▶ WORK REQUEST
Leave out all lines before the one containing "pinky mcp: (444, 835)", and copy that line and all the rest below it exactly.

▶ EXCERPTED RECORDS

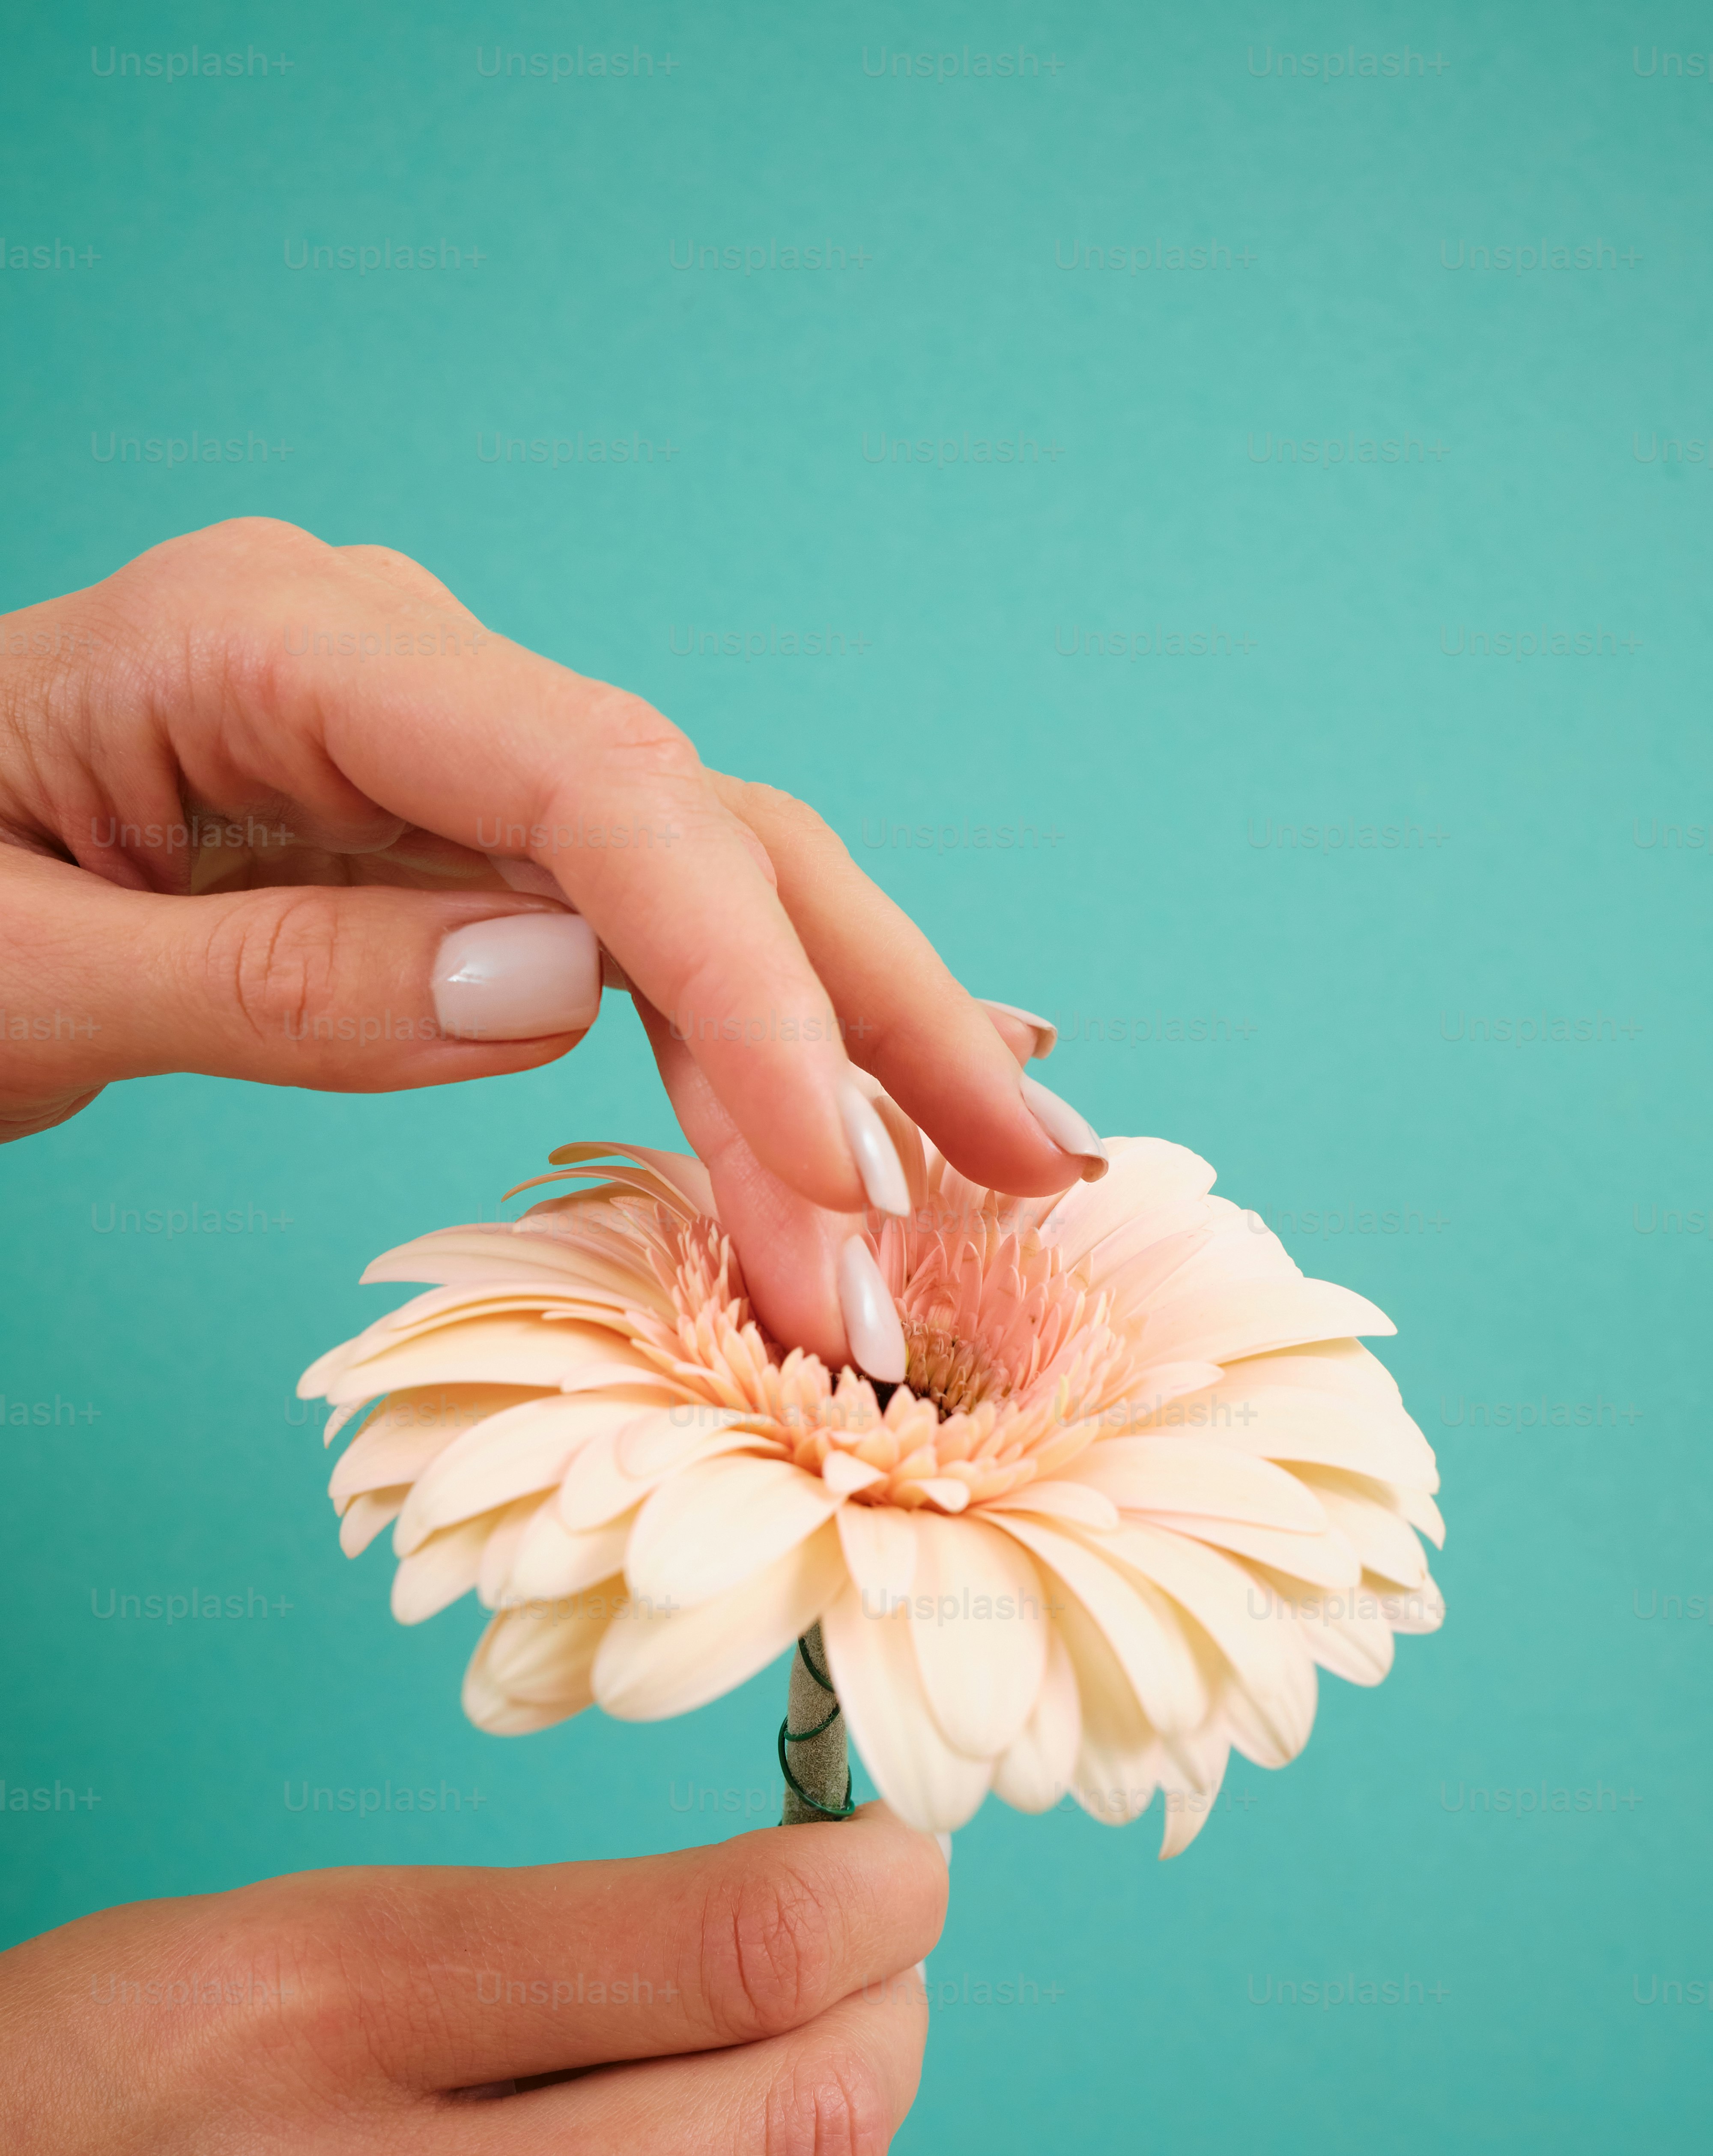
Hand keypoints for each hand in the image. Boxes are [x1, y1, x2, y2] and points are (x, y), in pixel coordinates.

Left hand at [0, 518, 1097, 1359]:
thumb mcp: (16, 973)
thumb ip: (274, 979)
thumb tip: (550, 991)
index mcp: (276, 645)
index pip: (593, 793)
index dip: (743, 987)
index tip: (831, 1178)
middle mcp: (394, 670)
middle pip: (700, 826)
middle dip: (869, 1016)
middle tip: (1022, 1182)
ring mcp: (431, 750)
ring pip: (701, 881)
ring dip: (844, 1048)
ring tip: (989, 1187)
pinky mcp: (444, 835)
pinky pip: (634, 927)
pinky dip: (750, 1034)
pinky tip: (869, 1101)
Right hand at [0, 1803, 943, 2155]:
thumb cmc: (73, 2087)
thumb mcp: (288, 1934)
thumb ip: (549, 1941)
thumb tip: (802, 1943)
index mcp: (330, 2029)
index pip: (726, 1955)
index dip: (871, 1891)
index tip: (894, 1858)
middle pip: (793, 2133)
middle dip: (888, 2021)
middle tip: (876, 1954)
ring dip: (821, 2148)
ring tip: (791, 2059)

▶ COMPLETED TASK
pinky mcp: (444, 835)
pinky pip: (634, 927)
pinky dip: (750, 1034)
pinky tip: (869, 1101)
Right hand at [0, 1803, 943, 2155]:
thumb cmc: (73, 2087)
thumb mcp: (288, 1934)
thumb ip: (549, 1941)
thumb tip: (802, 1943)
index mcp: (330, 2029)
index pip: (726, 1955)
index dip: (871, 1891)
index tip: (894, 1858)
middle pip: (793, 2133)
middle dip: (888, 2021)
middle tip: (876, 1954)
ring dip: (821, 2148)
ring tip: (791, 2059)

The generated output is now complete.